Sat, Aug 12, 2000 - Page 11 News List

Modern day Gypsies

Leaving a good job and taking on the mantle of a single mom, Lee Shin has done what few contemporary Taiwanese women would do: frosaken security and followed the allure of a dream

By Yu Sen-lun  /  STAFF REPORTER

PHOTO: CHEN CHENG-CHANG, TAIPEI TIMES

Six years ago on a rainy day, painter Lee Shin (李昕) was sitting alone in a gallery, hosting nobody for her first solo exhibition. Then a man with heavy eyebrows and a youthful demeanor strolled in and began inspecting her works, as if he were a judge or critic.

"Each of your works is like a dance," he said to her.

"He told me he was a Flamenco dancer from an amateur troupe," she recalls.

"That is a very profound dance," he said, exploring the gallery with her.

"I later realized he was the only dancer in the 'troupe'," she says. "But by the time I realized it, I'd already fell in love with the dance - the beauty and passion, the joy and sadness of Gypsy's lives."

Lee Shin and Lin Keng (林耕) would go on to found Fuego Fantastico (迷火佛朗明哥舞坊), one of Taipei's leading amateur Flamenco troupes. Since their first encounter, there have been many summer evenings through the years when they have found themselves dancing feverishly with the classical guitar and clapping hands at local pubs, trying to bring an exotic sentiment to the urban canyons of Taipei.

"This dance troupe was a result of playing too much and playing too far with my life," Lee says, jokingly.

A life left behind

Before "the dancer" Lee Shin, or even the painter Lee Shin, there was Lee Shin the dentist, employed at a public hospital for more than a decade. She was a career woman with an affluent income, the wife of a successful businessman and the mom of a 10-year-old girl. She was well-off and secure.

But security was never what she'd been looking for. "I wore white robes with mask, facing my patients everyday. But I felt out of touch with people and life," she says. "Of course you can find senses of achievement in curing people's illnesses, but ... teeth problems are, essentially, never solvable. You solve a problem and then there comes another. More and more you feel your life is repetition."

So Lee began her search for art, at the age of 35, by painting and then dancing. She soon gave up her million-dollar income, and eventually her status as a middle-class family hostess. In the end, she and her husband also separated.

"I began to appreciate men, not because of their wealth and status, or their potential for success," she recalls.

Intrigue and intimacy

It was the ethnic culture and the graceful feelings of Flamenco that charmed both Lee and Lin. From 1994, Lee and Lin began enthusiastically pursuing Flamenco, learning from videotapes, local teachers and foreign dancers.

As a full-time single mom, Lee had to make use of rare spare moments to learn the dance; for example, during the one-hour her daughter learned piano, or before the girl came home from school.

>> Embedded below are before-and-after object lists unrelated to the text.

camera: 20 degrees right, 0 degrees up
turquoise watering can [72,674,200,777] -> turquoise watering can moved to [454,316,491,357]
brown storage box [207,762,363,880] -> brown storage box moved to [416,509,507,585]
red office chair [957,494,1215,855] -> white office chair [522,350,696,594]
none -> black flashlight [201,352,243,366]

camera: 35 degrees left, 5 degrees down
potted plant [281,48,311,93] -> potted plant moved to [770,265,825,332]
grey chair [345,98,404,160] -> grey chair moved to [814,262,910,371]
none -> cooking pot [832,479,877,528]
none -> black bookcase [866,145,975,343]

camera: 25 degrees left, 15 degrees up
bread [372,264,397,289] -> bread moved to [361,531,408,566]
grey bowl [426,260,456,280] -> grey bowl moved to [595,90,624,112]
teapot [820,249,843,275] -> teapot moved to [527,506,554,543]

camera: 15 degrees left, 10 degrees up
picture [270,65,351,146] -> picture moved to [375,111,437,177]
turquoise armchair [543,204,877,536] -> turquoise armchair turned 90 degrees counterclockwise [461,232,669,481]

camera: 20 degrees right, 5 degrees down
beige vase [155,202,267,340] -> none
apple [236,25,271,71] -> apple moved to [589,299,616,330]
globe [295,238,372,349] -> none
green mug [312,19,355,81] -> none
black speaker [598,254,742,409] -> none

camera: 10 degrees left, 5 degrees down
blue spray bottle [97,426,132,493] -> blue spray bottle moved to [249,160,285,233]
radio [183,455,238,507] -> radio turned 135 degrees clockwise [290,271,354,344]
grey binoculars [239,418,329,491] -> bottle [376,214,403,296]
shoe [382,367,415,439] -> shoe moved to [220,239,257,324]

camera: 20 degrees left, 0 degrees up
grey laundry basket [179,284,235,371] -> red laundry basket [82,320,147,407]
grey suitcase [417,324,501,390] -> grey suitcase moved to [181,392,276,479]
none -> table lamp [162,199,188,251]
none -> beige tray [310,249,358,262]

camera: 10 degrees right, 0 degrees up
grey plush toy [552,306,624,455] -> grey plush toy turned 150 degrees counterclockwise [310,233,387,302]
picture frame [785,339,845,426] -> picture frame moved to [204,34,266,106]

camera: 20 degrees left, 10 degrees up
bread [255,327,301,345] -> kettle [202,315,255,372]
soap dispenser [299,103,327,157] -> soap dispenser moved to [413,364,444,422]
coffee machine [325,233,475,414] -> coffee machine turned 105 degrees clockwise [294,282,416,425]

For many, Taiwan is rather sterile place to learn about Flamenco and the Gypsy arts. So Lin Keng, who is five years younger than Lee and teaches English at a junior college in Taipei, was usually busying surfing the Internet during his free time. He chatted and exchanged information with Flamenco fans around the world, mail-ordered CDs and tapes, and learned Spanish.

In 1995, Lee and Lin, Teresa Barja, a dancer, and guitarist Chan Che-hsiung (詹哲雄) began performing at a pub in Tienmu. Lin and Lee's obsession for Flamenco also lead them to make a pilgrimage to Spain two years ago, for a month of dancing lessons.

All this has led to a greater interest among locals in what they do. Nowadays, Fuego Fantastico has 20 members and Lin, being the leader, gives weekly performances at Taipei pubs. The troupe also gives weekly lessons at their hillside studio, with students ranging from housewives and writers to TV reporters.